Liverpool’s victory over Leicester at the King Power Stadium may have earned the club a fourth consecutive victory since the start of the 2018/19 campaign, but Jurgen Klopp spent the aftermath of the game insisting that the Reds were still in “pre-season mode.”
“From mid-September, we play every three days. We do the work now.”
The manager’s words may well have been engineered in part to downplay title talk amongst the media and supporters, and to ensure a lack of pressure on his players with nine months of the season still left to play. But it also emphasises his belief that the points earned by his squad so far have only sown the seeds for the more strenuous work to come.
Sure enough, the limited playing time for the likes of Jordan Henderson and Xherdan Shaqiri, plus the complete absence of Fabinho in the opening set of fixtures, lends credence to the idea that Klopp has thus far been attempting to maintain the squad’s vigour until the more intense, relentless portion of the season gets underway.

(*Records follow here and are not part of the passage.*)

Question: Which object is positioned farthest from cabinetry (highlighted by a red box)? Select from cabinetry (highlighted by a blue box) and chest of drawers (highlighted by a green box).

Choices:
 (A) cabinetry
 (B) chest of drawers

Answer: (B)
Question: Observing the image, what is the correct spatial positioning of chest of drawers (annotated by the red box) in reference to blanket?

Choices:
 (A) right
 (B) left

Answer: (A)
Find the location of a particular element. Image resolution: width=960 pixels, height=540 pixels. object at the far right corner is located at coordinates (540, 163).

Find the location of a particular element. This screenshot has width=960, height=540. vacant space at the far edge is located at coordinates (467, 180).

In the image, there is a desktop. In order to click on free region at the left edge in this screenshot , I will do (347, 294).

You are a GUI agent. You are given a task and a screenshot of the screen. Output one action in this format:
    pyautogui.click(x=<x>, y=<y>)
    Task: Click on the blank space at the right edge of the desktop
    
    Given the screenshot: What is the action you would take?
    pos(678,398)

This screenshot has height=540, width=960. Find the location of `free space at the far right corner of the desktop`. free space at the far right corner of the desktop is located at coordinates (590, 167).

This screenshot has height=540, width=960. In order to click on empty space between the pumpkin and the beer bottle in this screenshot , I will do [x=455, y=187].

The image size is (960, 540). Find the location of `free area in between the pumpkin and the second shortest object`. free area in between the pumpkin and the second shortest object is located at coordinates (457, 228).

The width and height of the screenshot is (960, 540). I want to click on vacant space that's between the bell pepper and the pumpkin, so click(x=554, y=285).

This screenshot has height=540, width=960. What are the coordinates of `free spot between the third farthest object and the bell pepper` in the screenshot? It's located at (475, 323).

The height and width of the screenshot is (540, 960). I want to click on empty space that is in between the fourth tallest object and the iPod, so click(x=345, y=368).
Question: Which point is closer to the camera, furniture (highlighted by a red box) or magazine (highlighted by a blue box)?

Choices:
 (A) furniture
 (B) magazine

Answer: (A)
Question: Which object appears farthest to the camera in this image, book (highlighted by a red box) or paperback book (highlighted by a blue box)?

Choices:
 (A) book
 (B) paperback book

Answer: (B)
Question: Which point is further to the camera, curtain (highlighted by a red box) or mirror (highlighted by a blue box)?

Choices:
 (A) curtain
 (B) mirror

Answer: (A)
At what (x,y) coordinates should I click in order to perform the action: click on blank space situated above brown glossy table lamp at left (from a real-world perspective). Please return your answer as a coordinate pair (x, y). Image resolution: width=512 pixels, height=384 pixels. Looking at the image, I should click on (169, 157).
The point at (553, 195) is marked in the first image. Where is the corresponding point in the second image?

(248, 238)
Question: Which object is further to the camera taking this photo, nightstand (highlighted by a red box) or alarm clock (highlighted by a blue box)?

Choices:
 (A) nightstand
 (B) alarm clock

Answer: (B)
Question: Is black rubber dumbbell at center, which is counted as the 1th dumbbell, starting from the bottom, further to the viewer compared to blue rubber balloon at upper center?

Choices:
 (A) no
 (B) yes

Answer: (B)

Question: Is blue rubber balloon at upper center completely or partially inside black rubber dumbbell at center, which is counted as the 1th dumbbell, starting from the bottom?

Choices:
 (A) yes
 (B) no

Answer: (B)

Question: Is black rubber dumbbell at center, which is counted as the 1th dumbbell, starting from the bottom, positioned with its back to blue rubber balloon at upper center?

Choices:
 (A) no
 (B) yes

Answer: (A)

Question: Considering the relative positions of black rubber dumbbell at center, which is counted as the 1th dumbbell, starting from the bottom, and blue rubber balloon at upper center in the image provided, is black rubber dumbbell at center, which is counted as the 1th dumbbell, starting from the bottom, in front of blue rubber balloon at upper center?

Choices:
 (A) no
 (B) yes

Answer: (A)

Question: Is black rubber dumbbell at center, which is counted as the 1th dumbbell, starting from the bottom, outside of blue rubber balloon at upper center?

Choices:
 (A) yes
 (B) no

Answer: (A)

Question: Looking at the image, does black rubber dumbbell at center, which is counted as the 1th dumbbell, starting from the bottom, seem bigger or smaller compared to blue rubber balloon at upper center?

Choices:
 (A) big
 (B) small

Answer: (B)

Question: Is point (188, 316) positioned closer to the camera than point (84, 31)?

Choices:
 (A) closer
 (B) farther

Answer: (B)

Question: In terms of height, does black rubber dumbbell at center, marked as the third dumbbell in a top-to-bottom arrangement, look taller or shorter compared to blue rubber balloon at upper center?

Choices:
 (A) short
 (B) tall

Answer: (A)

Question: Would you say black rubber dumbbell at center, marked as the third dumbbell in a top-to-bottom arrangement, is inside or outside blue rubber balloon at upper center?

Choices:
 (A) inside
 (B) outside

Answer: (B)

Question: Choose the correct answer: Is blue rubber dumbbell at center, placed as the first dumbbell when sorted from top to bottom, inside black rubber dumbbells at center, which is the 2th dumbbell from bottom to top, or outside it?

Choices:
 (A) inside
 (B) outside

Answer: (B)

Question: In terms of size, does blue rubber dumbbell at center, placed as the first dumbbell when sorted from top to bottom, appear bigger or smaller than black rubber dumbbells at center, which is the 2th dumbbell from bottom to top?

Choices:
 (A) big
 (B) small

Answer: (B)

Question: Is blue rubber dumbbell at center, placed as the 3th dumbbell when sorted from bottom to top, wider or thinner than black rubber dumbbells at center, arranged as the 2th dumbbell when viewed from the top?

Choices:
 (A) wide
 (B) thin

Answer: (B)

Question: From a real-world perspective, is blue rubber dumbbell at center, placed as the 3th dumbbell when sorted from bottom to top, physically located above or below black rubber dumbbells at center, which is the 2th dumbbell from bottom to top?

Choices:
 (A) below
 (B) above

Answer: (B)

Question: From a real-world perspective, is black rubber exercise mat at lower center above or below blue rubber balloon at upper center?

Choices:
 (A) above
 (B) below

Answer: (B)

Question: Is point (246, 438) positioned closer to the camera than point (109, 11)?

That portion has now arrived.
It feels intrinsically melodramatic to suggest that the stretch from September to October is potentially season-defining for any team, yet this is the situation in which the Reds now find themselves — every individual game feels hugely significant in its own right.
Some tough league fixtures will dovetail with Champions League and League Cup draws which could certainly have been kinder. Domestically Liverpool will face the current Premier League champions, as well as the previous season’s winners (twice), while in Europe their first two matches will pit them against Paris Saint-Germain’s Neymar, Edínson Cavani and Kylian Mbappé — arguably the only attacking trio on the planet of comparable quality to the Reds’ own — and one managed by Carlo Ancelotti, who has won the European Cup no fewer than three times.
But having every game feel like a final is the prize Liverpool have earned for becoming one of the most exciting and feared teams in world football.
In the past, the Reds would perhaps have been aware that a lack of squad depth or even raw quality would have meant they prioritised one competition over the other, as challenging for both would have been presumed impossible. Not anymore.
Supporters, staff, and squad are all fully of the belief that this is a team capable of seriously competing to win both the Premier League and Champions League. That belief means that every single game is now of the utmost importance.
Let’s be clear — none of the Reds’ upcoming opponents will be relishing their match-up with Jurgen Klopp’s men. Paris Saint Germain board members and players will have groaned with frustration when they found out they would face last year’s finalists, and not the likes of Ajax or CSKA Moscow from pot 3 in the Champions League group stage draw. Napoli owner Aurelio De Laurentiis was so concerned when Liverpool were drawn with his side that he insisted he would lodge a formal complaint about the seeding system with UEFA. Kecks have been well-and-truly sh*t.
In the league, this weekend’s opponents Tottenham are coming off the back of a surprise defeat against Watford, and would surely have preferred an outing against one of the division’s lesser lights in an attempt to reserve their form.
Chelsea may have maintained a 100% start to their league campaign so far, but after Arsenal created a plethora of chances against them at Stamford Bridge and were unlucky not to take the three points, they will be fearful of the problems Liverpool’s attack will inevitably cause them in the double-header to come.
Manchester City, meanwhile, have dropped points much earlier this season than they did last, and after conceding seven goals in their two trips to Anfield last season, you don’t need to watch their All or Nothing documentary to know that Pep Guardiola will be having sleepless nights in the run-up to the game on October 7.
The next international break comes after that match with City, by which point Liverpool could be trying to pick themselves back up again from some chastening results against big rivals, or they could be sitting pretty at the top of their European group and still leading the way in the Premier League.
Whichever way it goes, relish the journey. This is what challenging for the sport’s biggest honours is all about.